Reproduce the following lines character for character.

^^^^^^^^^^^^^^^^

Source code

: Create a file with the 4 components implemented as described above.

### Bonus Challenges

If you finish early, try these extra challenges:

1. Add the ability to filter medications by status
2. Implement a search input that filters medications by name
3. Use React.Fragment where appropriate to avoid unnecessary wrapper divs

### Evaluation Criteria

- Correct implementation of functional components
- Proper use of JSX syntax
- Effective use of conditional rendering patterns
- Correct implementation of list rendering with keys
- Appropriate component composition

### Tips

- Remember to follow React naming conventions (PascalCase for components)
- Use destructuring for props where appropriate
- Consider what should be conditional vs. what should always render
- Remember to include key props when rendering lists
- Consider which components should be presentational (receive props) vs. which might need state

^^^^^^^^^^^^^^^^

■ Result:
Source code

: Create a file with the 4 components implemented as described above.

### Bonus Challenges

If you finish early, try these extra challenges:

1. Add the ability to filter medications by status
2. Implement a search input that filters medications by name
3. Use React.Fragment where appropriate to avoid unnecessary wrapper divs

### Evaluation Criteria

- Correct implementation of functional components
- Proper use of JSX syntax
- Effective use of conditional rendering patterns
- Correct implementation of list rendering with keys
- Appropriate component composition

### Tips

- Remember to follow React naming conventions (PascalCase for components)
- Use destructuring for props where appropriate
- Consider what should be conditional vs. what should always render
- Remember to include key props when rendering lists
- Consider which components should be presentational (receive props) vs. which might need state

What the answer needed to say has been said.